本文:
まずフィンランドの歴史であるが、この国はソ連とフィンランドとの戦争(冬戦争)で、一部の領土割譲で和平協定を締結した歴史がある。これはフィンランドの軍人マンネルヘイムの活躍が重要であった。圧倒的な資源や人口を持つソ連と比べて、フィンランドは小国であり、ゆえにソ連のほうが戦争において優位な立場である。そんな現状を把握したうえで、マンネルヘイムは、国軍が健全な状態である間に、和平交渉を成功させることが残された道だと判断した。国際連盟や隣国があてにならない孤立状態だと理解していたため、ソ連との交渉で一部の領土を割譲せざるを得なかった。しかし、それによって最悪のケースは避けられ、犠牲者をむやみに増やすことなく収束した。一方で、その後フィンランドがナチスドイツと手を組んで、ソ連の戦争に参戦した(継続戦争)経緯ははっきりしないという。

記述課題: フィンランドの歴史を述べた本文に出てくる国名を、初出順にすべて書き出してください。

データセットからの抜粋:
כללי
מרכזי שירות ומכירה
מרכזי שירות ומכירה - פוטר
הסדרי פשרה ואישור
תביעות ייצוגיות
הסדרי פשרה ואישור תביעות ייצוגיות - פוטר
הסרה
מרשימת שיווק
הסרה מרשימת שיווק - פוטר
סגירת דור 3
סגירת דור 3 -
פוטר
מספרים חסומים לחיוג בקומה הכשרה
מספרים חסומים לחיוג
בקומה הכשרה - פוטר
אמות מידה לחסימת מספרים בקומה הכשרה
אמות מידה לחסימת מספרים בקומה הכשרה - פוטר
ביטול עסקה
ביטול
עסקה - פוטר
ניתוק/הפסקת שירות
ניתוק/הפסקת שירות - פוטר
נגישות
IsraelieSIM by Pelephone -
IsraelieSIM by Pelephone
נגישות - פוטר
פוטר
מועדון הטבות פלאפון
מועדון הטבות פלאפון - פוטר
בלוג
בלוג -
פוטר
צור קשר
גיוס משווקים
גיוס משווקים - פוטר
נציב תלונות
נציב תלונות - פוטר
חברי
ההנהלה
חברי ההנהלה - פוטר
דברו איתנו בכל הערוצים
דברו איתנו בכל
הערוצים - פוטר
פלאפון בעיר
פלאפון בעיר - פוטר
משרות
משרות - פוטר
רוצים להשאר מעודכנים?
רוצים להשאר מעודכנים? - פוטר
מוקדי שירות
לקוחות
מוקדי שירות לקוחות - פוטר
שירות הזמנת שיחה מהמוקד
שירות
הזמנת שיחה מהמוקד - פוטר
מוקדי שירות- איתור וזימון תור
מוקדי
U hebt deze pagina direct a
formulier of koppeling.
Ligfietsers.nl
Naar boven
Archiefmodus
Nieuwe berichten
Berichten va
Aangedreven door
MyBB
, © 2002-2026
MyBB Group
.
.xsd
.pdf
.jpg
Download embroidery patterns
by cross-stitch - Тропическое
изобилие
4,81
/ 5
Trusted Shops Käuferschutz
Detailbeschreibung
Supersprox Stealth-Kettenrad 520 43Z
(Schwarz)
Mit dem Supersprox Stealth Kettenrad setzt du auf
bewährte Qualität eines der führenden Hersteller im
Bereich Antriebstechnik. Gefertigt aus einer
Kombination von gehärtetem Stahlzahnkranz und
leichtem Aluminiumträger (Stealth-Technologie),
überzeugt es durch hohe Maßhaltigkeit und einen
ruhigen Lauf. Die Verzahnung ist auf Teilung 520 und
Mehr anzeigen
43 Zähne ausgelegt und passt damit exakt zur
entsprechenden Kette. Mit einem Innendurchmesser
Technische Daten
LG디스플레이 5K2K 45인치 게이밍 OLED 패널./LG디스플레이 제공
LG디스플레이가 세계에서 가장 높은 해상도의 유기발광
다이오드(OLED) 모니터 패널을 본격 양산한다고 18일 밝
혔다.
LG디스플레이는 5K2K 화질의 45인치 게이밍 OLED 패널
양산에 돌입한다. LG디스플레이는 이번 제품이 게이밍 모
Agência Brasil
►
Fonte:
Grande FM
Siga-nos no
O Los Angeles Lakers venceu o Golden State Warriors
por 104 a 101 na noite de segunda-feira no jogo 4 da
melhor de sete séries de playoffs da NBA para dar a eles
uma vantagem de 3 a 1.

解答例: フィンランド、ソ連、ナチスドイツ